Interobserver Agreement Studies

Cohen`s Kappa should not be considered a gold standard for an agreement on time and movement studies. In biological research, where nothing can be considered absolute and accurate, as in physics, the accuracy of a new measurement method is considered assured when the measurement principle is sound and a number of measures do not deviate from a pre-defined standard or a series of measurements carried out using a recognized reference method. The acceptable deviation limit must be set arbitrarily from the outset. Accuracy is generally calculated and discussed with respect to standard deviations and coefficients of variation (CV), compliance percentages, standard measurement errors, and Bland-Altman parcels with appropriate compliance limits [6]. In their systematic review of the study of agreements published between 2007 and 2009, Zaki and colleagues concluded that the Bland-Altman approach is by far the most used (178 studies (85%), followed by the Pearson correlation coefficient (27%), and the comparison of averages (18%) [7] Although Bland-Altman plots have been proposed to compare two measurement methods [8-10], they have also been valuable when comparing two observers (inter-observer variability assessment) or repeated measurements of the same observer (assessment of intra-observer variability).

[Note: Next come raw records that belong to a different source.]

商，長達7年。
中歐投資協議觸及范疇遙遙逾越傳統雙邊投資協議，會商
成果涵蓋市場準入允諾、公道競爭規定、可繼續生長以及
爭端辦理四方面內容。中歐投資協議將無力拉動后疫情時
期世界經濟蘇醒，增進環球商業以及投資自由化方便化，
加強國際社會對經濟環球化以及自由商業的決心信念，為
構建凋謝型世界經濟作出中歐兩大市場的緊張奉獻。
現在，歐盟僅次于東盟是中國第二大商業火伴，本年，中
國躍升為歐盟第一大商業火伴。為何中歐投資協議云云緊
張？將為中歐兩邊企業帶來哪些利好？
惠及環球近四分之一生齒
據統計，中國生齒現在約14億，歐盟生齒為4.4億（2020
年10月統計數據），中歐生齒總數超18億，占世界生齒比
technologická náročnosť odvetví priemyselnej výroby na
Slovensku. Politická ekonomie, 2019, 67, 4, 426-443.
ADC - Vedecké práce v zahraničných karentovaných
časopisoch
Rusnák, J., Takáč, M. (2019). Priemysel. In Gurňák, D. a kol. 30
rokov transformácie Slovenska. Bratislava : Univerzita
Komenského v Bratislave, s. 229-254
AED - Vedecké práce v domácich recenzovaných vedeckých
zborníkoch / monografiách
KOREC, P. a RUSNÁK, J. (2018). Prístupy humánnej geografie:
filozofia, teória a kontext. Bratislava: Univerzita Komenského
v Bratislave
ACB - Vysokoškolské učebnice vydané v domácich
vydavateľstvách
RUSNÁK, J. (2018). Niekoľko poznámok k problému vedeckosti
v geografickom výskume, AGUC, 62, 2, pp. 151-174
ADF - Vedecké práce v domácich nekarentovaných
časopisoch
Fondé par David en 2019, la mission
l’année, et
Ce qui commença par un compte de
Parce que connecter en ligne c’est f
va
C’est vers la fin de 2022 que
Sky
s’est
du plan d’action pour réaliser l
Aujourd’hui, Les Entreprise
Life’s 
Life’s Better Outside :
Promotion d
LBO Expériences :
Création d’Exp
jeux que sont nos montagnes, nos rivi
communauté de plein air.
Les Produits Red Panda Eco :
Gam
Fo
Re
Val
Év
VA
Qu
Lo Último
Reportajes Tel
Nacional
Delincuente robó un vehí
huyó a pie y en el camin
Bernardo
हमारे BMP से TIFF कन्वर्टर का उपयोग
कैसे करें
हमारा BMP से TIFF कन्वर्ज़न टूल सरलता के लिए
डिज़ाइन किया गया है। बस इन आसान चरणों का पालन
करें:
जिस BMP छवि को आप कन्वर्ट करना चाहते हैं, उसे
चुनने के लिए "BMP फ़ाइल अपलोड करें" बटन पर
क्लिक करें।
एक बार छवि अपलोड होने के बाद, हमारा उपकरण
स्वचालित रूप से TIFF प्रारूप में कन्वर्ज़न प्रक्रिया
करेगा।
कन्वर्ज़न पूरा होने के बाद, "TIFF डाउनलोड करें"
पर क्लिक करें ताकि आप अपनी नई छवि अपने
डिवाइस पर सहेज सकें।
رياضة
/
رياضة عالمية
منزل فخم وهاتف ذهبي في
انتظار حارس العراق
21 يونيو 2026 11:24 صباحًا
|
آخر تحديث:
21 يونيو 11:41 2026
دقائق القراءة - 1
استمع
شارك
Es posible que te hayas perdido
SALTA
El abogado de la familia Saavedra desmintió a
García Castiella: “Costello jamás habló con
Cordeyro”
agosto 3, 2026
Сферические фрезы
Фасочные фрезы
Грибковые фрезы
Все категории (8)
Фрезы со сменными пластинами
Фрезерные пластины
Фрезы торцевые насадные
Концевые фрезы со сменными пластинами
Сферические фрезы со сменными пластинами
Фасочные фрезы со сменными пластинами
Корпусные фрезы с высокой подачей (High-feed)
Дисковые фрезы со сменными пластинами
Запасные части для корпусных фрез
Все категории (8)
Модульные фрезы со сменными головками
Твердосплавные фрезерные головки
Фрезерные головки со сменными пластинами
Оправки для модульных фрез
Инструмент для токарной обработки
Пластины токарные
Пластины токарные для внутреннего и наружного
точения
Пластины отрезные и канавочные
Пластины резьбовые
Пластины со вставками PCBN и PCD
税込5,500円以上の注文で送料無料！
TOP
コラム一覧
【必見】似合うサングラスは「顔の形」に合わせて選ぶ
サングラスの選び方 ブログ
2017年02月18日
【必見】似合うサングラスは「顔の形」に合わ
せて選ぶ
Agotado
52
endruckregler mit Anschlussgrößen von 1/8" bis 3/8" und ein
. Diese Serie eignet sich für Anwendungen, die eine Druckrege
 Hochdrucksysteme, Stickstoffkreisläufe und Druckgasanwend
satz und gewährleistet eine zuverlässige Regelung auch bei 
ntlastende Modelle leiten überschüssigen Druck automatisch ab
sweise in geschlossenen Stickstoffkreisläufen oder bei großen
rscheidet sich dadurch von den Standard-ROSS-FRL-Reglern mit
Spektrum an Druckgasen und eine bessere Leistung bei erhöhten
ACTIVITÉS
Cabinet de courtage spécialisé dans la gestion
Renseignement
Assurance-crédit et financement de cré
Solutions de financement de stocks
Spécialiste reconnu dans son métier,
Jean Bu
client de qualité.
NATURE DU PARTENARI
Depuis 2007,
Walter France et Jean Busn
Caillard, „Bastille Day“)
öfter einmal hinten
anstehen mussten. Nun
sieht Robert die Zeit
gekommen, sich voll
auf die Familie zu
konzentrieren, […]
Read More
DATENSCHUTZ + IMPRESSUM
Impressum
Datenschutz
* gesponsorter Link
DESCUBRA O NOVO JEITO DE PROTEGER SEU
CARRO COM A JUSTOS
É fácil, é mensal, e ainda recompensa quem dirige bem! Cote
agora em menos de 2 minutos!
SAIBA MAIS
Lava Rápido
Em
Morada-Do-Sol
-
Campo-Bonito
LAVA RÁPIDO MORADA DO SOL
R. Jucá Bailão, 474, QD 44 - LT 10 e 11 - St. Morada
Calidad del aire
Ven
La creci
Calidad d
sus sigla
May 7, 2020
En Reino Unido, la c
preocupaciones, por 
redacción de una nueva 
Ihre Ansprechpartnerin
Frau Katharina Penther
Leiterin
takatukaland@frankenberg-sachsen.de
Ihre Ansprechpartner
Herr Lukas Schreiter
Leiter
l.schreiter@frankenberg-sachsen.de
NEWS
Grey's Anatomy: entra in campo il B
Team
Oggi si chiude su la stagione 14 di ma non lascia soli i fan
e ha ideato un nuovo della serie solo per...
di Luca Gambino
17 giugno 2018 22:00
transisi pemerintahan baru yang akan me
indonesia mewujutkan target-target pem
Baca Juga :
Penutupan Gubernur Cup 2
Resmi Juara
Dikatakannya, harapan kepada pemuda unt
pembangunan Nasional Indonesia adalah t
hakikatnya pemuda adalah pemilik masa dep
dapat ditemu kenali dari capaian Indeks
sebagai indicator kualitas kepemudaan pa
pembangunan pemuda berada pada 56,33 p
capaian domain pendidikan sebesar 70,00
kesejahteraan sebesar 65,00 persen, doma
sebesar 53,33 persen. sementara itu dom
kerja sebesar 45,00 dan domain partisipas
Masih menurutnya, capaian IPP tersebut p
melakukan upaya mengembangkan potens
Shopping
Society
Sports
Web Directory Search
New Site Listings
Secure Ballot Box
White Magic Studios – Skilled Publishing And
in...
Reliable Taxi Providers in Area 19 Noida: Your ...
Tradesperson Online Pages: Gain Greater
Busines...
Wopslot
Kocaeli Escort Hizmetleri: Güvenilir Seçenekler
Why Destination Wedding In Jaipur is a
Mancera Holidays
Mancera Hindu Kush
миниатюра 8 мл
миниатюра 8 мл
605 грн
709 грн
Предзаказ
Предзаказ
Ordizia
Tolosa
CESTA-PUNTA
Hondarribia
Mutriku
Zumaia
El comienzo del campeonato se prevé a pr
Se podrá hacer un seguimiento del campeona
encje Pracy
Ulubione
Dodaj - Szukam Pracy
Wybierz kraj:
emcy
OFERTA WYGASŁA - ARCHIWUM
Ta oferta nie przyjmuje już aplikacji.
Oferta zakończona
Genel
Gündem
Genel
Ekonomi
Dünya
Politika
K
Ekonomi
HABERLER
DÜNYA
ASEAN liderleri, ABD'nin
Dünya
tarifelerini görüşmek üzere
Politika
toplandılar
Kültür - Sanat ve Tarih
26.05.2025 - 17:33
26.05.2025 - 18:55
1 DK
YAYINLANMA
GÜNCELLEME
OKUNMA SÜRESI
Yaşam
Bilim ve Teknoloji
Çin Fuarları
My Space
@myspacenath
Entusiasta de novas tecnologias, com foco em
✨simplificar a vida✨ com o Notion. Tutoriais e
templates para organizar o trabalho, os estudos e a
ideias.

However, the Bland-Altman approach was not designed to assess the variability of the inter-observer, with more than two observers, nor to study the different sources of variation in the data. Based on the concept of variance component analysis (VCA), we assessed deviations due to errors, which were caused by separate elements of a PET scan (tracer, scanner, time, patient, observer, etc.) to express the composite uncertainty of repeated measurements and obtain relevant repeatability coefficients (RCs) that have a unique reference with Bland Altman plots in simple retest test parameters : RC is the limit below which 95% of the differences are. , where different sources of variation are fixed. The two clinical studies that provided data for this trial were approved by the Regional Committees of Scientific Ethics in Southern Denmark (Project ID: S-20120100 and S-20120137).